The year is 1922, the victorious Bolsheviks, firmly in power, stand in judgment on an unrepentant aristocrat, Alexander Ilyich Rostov. Count Rostov sat out the revolution in Paris, taking no sides, and now, having returned to Moscow, he resides in a luxurious suite at the still existing luxurious Metropol Hotel located across the street from the Kremlin in whose courtroom he now stands. Instead of execution, a 1913 pro-Bolshevik poem bearing his name as author saves him and he is taken back to the Metropol, removed from his suite and told he is to reside in a tiny attic room of the hotel for the rest of his life. Should he step outside the hotel, then he would be shot.

From that moment in 1922 until the story ends in 1954, Towles delights the reader in his telling of the Count’s reduced life that, in fact, becomes, year by year, a life of such magnitude it could have been penned by Tolstoy. The Metropol’s ballroom, once a dancefloor for the Tsar and Russian aristocrats, is now an enormous meeting room for every manner of political gathering from union workers to writers to artists. Count Rostov may live in reduced quarters, but he dines and imbibes in the Metropol’s restaurants as he did, years ago, when a member of the Jockey Club. His aristocratic and never-employed background enables him to be erudite, witty, kind and constantly sought after.

The cast of characters includes a chef, a bartender, a seamstress, a cook who can juggle knives as well as ingredients no longer always available, a beloved childhood friend, a famous and willowy actress, a young girl who reminds us of Eloise at the Plaza, various Kremlin-based Russians, a one-eyed cat and another very young girl who teaches Count Rostov what matters most.

Wars, famines, revolutionary industrialization, proletariat arts of all genres, are brought inside the hotel by its guests and the stories they tell. Food and the amazing dishes served to Metropol guests is a tasty part of the count’s life. Although Rostov remains in place, the staff and guests, new and old, come in and out of his life. Rostov’s prerevolutionary, aristocratic life does not stand in his way of pragmatically fitting in, so it comes as no surprise that eventually Rostov is proud to dress in the smart white jacket of a Metropol server. But why did the Communists allow the Metropol in all its bourgeoise excess to remain? “For however decisive the Bolshevik’s victory had been over the privileged classes on behalf of the Proletariat, they would be having banquets soon enough.” And that was as good a reason as any to hold onto asparagus cutters: “For pomp is a tenacious force. And a wily one.”

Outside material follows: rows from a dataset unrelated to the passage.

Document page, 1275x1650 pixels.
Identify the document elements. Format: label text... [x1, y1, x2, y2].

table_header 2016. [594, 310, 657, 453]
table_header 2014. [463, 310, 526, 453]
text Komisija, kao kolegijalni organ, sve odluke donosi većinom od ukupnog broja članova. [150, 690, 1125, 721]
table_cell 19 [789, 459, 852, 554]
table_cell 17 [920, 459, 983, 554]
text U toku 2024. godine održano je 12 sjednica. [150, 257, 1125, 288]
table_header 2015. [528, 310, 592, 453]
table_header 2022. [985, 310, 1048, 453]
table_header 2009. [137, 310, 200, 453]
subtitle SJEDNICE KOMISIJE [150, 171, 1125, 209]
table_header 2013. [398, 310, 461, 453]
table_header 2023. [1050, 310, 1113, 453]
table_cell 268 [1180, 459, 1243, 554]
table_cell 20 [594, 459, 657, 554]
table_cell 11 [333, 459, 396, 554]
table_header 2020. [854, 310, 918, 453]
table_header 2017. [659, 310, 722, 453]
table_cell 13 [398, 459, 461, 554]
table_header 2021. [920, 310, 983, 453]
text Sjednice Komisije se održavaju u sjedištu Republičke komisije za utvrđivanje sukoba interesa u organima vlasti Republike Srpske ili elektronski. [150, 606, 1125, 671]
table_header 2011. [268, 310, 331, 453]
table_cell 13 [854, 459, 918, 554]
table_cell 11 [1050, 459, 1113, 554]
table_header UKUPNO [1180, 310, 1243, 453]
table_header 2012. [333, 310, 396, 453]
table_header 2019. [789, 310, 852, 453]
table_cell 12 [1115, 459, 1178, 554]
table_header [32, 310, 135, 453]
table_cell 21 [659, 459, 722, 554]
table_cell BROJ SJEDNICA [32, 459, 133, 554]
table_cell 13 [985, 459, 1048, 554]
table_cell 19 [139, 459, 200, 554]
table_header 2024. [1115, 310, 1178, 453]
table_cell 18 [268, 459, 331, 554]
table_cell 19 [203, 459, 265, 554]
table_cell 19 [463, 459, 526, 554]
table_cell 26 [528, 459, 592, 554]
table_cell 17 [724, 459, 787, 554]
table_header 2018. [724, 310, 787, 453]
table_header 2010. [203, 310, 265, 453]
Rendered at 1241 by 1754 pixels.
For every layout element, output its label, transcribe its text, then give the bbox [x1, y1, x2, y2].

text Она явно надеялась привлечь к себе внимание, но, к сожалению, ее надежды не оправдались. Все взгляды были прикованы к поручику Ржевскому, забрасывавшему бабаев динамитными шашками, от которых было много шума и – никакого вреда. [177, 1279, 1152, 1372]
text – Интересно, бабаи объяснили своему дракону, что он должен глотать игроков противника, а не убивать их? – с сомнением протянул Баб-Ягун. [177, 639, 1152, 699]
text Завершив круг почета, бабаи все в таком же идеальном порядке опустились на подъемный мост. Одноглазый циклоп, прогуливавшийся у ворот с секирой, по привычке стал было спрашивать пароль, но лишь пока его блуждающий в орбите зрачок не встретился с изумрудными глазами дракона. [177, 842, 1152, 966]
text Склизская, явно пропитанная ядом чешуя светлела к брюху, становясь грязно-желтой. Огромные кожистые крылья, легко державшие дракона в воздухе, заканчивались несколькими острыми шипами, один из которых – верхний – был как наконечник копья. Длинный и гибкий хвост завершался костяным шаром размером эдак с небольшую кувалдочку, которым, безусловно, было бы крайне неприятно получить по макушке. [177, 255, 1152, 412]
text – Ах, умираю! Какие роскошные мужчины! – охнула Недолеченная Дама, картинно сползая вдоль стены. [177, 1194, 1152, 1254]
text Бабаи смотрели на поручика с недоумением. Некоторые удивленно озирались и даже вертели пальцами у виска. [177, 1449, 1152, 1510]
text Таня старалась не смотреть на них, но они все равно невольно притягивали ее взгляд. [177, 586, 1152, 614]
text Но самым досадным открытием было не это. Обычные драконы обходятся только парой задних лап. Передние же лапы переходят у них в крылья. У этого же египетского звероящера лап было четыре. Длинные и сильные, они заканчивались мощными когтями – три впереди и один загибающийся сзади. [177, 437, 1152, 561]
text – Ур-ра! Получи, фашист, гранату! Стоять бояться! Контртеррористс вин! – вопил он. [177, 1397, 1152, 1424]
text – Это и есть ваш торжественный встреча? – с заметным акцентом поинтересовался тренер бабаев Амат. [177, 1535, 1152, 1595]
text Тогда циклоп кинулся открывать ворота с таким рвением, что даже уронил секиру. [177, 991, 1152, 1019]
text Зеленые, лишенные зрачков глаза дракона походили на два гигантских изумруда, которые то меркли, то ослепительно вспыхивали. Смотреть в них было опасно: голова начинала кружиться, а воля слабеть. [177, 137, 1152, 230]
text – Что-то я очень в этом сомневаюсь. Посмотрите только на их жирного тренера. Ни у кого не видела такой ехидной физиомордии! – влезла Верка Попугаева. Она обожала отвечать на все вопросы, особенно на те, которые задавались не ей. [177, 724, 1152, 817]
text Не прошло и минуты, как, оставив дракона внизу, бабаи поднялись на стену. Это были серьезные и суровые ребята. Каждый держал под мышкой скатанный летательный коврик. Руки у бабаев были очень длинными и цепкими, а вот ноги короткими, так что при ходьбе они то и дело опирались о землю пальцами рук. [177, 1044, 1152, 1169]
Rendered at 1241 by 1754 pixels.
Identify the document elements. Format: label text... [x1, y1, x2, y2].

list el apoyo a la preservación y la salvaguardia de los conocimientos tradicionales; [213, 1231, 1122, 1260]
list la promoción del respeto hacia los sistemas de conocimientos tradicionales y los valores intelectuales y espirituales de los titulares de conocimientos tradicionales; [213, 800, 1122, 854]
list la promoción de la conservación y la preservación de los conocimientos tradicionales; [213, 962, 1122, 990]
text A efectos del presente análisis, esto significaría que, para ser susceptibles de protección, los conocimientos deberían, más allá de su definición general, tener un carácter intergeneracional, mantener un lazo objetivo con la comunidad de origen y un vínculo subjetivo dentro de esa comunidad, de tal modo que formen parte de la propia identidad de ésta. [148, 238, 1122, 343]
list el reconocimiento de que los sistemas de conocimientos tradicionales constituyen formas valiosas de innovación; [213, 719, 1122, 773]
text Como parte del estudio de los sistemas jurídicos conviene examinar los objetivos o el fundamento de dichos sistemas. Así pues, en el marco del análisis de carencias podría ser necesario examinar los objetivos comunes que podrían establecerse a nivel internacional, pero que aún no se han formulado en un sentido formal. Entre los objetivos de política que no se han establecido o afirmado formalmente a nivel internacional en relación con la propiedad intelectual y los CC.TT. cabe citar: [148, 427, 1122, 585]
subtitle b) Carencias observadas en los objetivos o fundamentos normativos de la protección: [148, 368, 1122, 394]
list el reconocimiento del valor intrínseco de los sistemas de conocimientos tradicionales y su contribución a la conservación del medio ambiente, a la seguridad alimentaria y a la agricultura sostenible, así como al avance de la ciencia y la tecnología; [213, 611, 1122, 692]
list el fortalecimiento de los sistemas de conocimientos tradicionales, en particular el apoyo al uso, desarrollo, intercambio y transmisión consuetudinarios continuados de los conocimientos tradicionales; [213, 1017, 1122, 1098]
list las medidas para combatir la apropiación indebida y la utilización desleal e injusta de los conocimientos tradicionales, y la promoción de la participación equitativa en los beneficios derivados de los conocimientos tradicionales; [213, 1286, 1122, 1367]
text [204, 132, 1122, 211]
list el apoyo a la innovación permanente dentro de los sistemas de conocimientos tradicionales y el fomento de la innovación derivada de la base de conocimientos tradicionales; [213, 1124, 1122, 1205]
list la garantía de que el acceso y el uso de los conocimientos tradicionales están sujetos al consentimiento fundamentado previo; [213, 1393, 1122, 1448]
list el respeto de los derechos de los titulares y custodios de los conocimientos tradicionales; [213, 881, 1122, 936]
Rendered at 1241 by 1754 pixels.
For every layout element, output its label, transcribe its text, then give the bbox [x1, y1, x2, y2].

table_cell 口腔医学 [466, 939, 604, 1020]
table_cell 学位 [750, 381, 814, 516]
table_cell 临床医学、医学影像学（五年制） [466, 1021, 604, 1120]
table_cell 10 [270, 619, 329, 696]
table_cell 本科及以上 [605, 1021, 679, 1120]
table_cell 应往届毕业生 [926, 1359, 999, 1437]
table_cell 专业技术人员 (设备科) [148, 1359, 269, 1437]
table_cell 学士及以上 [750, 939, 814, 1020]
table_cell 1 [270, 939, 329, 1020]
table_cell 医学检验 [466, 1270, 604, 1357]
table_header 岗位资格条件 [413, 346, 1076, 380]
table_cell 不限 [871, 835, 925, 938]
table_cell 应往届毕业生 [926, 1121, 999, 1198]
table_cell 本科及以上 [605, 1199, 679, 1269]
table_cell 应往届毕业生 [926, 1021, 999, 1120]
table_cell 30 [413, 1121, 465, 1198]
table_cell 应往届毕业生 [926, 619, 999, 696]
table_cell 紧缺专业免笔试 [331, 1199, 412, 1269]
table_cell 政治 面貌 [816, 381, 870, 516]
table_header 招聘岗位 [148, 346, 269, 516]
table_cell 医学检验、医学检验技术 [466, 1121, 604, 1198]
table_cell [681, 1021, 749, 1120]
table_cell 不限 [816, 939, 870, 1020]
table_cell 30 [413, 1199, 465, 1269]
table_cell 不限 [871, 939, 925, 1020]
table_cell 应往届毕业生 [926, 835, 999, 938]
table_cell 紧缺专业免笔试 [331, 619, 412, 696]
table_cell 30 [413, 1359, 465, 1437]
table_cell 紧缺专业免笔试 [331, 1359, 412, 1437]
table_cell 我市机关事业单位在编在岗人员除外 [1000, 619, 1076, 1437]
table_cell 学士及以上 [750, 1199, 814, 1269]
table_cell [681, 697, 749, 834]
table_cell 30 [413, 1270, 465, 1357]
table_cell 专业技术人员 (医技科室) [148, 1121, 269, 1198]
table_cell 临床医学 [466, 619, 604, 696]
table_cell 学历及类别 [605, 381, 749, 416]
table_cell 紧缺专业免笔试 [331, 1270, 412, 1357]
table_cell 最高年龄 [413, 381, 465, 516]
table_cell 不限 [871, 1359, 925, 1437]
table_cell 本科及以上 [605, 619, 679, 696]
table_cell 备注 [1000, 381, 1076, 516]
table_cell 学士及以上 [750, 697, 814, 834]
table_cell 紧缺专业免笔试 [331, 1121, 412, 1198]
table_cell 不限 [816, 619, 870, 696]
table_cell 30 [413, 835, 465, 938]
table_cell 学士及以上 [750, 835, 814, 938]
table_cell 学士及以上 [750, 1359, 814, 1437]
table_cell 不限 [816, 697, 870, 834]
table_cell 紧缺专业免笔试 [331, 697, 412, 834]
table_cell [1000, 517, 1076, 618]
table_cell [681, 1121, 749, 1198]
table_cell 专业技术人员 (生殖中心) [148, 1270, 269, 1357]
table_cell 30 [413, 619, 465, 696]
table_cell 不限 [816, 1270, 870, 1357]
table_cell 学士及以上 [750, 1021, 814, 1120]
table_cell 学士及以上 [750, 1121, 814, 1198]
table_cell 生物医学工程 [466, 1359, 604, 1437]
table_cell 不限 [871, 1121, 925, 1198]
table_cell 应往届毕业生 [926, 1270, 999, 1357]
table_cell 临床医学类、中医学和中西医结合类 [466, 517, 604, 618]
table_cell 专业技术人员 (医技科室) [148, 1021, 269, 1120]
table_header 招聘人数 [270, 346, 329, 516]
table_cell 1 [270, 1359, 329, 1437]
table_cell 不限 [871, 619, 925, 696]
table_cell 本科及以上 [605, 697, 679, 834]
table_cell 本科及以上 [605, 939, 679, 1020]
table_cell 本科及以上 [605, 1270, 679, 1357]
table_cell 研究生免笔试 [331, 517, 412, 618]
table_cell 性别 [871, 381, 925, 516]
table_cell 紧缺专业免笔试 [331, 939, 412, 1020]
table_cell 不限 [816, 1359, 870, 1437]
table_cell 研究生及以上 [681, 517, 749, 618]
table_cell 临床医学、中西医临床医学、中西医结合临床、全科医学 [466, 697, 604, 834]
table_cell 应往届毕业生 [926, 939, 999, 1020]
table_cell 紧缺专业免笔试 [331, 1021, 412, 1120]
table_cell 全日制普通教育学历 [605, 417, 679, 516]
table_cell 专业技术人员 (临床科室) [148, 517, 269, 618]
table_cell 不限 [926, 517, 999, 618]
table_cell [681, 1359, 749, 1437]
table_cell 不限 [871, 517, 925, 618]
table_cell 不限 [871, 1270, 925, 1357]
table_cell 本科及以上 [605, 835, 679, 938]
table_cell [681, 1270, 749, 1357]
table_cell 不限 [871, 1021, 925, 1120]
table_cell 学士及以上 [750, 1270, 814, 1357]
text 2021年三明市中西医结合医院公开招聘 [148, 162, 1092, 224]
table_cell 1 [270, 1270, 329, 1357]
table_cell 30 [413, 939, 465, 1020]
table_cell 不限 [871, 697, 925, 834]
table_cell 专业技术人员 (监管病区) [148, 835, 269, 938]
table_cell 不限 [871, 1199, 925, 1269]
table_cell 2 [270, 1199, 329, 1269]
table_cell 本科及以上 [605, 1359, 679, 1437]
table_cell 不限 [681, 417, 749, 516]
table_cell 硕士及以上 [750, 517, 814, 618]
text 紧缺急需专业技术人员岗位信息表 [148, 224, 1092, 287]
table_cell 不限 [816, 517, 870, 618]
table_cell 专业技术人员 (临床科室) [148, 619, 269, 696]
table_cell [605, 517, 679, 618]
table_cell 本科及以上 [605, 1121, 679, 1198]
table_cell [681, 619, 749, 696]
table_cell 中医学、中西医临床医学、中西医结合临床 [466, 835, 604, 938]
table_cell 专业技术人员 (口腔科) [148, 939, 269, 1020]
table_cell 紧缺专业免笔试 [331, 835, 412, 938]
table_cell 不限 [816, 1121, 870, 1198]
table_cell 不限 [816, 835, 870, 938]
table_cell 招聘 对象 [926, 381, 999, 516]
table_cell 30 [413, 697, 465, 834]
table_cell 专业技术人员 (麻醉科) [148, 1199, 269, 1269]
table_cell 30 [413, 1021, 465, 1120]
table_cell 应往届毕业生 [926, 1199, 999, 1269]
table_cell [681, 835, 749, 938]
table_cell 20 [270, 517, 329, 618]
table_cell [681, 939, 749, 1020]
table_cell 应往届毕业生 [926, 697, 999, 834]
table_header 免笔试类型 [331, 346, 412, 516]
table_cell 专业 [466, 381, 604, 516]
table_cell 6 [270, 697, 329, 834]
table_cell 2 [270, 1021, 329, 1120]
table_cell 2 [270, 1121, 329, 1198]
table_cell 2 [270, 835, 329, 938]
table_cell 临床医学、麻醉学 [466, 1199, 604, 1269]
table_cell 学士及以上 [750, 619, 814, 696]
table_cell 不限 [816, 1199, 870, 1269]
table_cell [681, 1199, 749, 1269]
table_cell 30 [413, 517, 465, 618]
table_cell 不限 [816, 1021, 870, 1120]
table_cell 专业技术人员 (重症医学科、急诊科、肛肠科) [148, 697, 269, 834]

But the force driving A Gentleman in Moscow is Towles’ wily writing. Alliteration abounds, humor, right down to slapstick, is never more than a few pages away, and always, human and humane elements keep us turning the pages, all 462 of them. I’m already planning to reread it, straight through the next snow storm headed my way.   – Sunny Solomon

Addendum: As a very young person (age 18) I spent one month in the Soviet Union just six years after Mr. Towles’ novel ends, and about two weeks after Gary Francis Powers was shot down. Traveling with the Oakland YMCA’s European tour that year was a stellar event in my life, and A Gentleman in Moscow brought it all back. Mishka, the Count’s boyhood friend, tells Alexander of the progress being made in their congress, so many voices heard, even on behalf of the street sweepers. Yes! I remember the street sweepers with their straw brooms! They seemed to be everywhere. And all those new apartment buildings? The busyness there was not in construction, it was in repairing what had just been constructed. The farming industrialization noted in the novel was still in the future from what I could see from our all-day visit to a communal farm. I loved this novel, not for the continued aristocratic decadence that survived within the Metropol, but for all the tidbits of news about the new Russia that came in and out of the hotel. Those were some of the same events I wrote about in my travel journal from that summer of 1960.

For everybody who loves great writing, but especially for those who have visited the U.S.S.R. or Russia, Towles book A Gentleman in Moscow is a must-read.  – S.S.